### [Given text]
Hordes of Vermin is a smaller expansion — it doesn’t have the new Catacombs Lords or Heroes, and there are fewer wooden discs (and smaller ones), but it makes up for it in sheer nastiness. The Heroes get a few extras, like new spells for the Wizard (Cure Poison and Giant Fireball) and the Vermin Blade which poisons the user, but mostly this is about giving the Overseer some new tools.
The biggest change is the addition of the new poison shot modifier. Green icons on the monster cards indicate a poison shot — if a Hero is hit with a poison shot, then they draw a small poison card from the deck. Some of these inflict damage, but most of them have a number on them indicating the amount of poison affecting the hero. If the total on accumulated poison cards adds up to the starting health of the Hero, then they’ve been overwhelmed by poison and they die. The Wizard gains a Cure Poison spell (two uses) and the Healer can also cure poison … if you last that long.
There’s also a new fear shot modifier, with a black icon. When a Hero is hit by a fear shot, then the Overseer gets to flick the Hero disc one more time (not doing any damage), which simulates the Hero running away in fear — possibly into range of other monsters.
Some of the monsters also have caps on the gold they reward, and the sewer rats provide no reward at all, so the Heroes have to work hard to earn gold. In addition, the vermin can be used as wandering monsters instead of the ones listed on the Catacomb Lord card. There are some variant monsters that can be used in place of monsters from the base set and Cavern of Soloth. For instance, the Dread Scorpion now has a poisonous sting, as does the Venomous Spider. These variant monsters are recommended for advanced Hero players (or to help balance a less-experienced Overseer).
Finally, there are some new monster abilities: Lethal makes the Hero draw two poison cards instead of one. Some monsters have more than two hit points, and instead have a health tracker on the card. Summon Vermin lets the monster summon five sewer rats — they appear in the Hero Start Zone, and can move on the same turn they were summoned. Swarm lets monsters crawl all over the target (stacking the discs on top). If you get three Swarm monsters onto a Hero, then the Overseer can choose to damage the hero or poison them. And one of my favorites: Devourer. The Remorhaz, for instance, can devour Heroes by striking them twice consecutively. The Hero has been swallowed and is placed on the creature card, and cannot take any actions. But they’re not dead yet — if you destroy the monster, then the heroes are released and returned to the board where the monster died. However, if at any time all the Heroes are incapacitated, dead, or swallowed, then the Overseer wins.

### [Tasks to perform]
A. Copy the stretch of the Hordes of Vermin passage from "Hordes of Vermin" through "some new tools.", word for word.
B. Pick up the Hordes of Vermin passage right after its last sentence and continue it.

### [Available data]

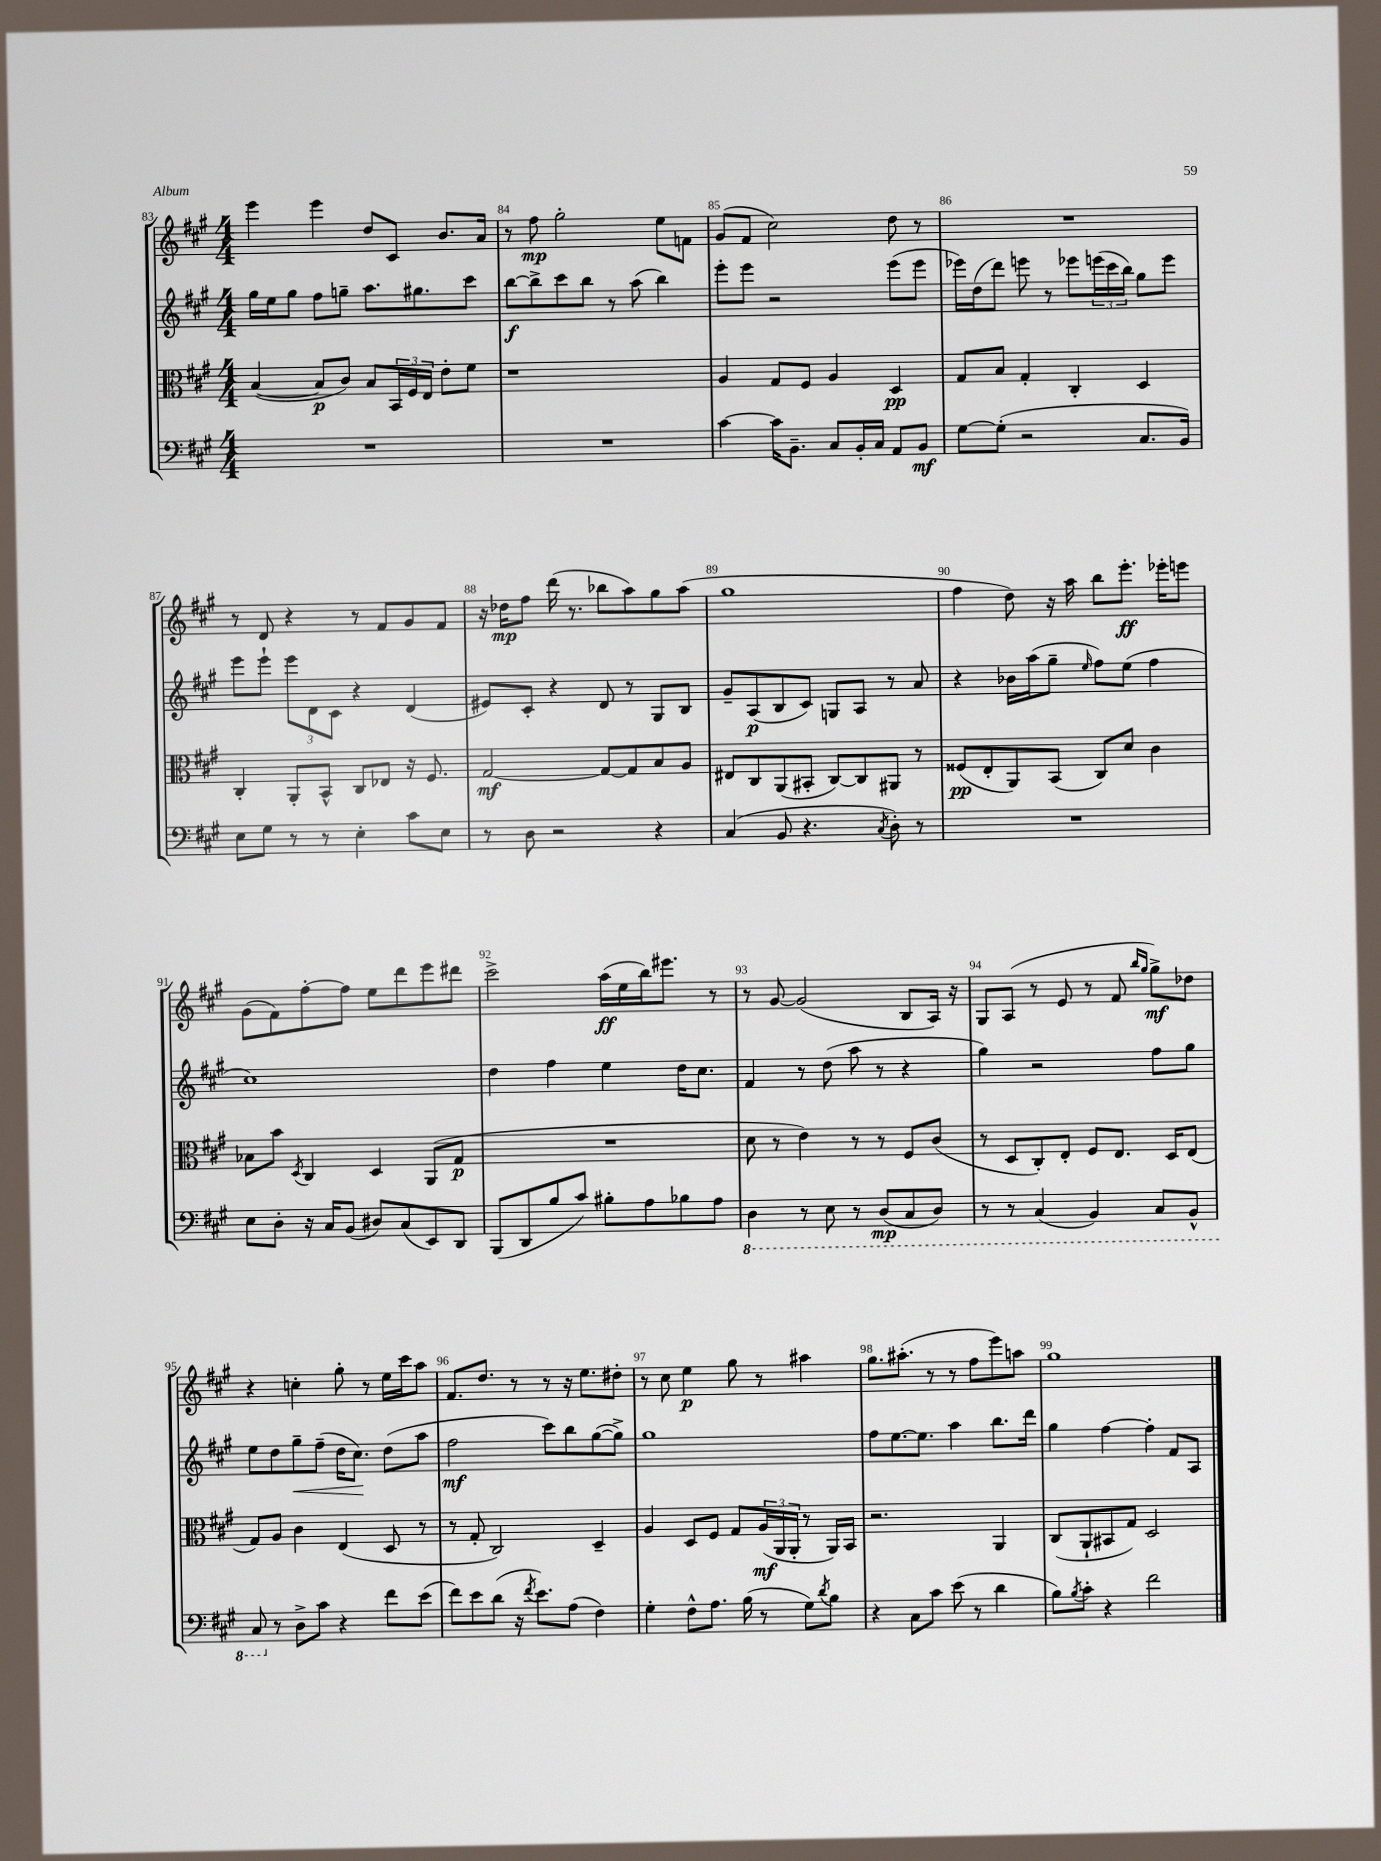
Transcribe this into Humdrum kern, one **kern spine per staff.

### [Final results]
A.
Hordes of Vermin is a smaller expansion — it doesn’t have the new Catacombs Lords or Heroes, and there are fewer wooden discs (and smaller ones), but it makes up for it in sheer nastiness. The Heroes get a few extras, like new spells for the Wizard (Cure Poison and Giant Fireball) and the Vermin Blade which poisons the user, but mostly this is about giving the Overseer some new tools.

B.
If you like the original Catacombs, the Cavern of Soloth expansion offers a lot of bang for your buck. It’s nearly as big as the original game — the only things it lacks to be a stand-alone game are the game boards and pillar discs. Of the new Heroes, the Paladin is probably easier than the Barbarian. The Ice Princess seems a little less useful (or maybe harder to use) than the Elf. The Sorceress is also a little trickier than the Wizard — although you can use her spells multiple times, you’ll find yourself running out of Magic Points, and I like the Wizard’s spells better. The Witch Hunter can be very powerful, though, and I like him better than the Thief, who just gets you extra gold: his Artifacts can make him a formidable fighter if you can build them in time.
The new Catacomb Lords are very impressive, too, and the adjustable starting health lets you handicap the more experienced player to help balance the game. While the host of new abilities may have you consulting the rulebook more often, they do add a lot of variety to the types of attacks (and thus the types of strategies) players can employ.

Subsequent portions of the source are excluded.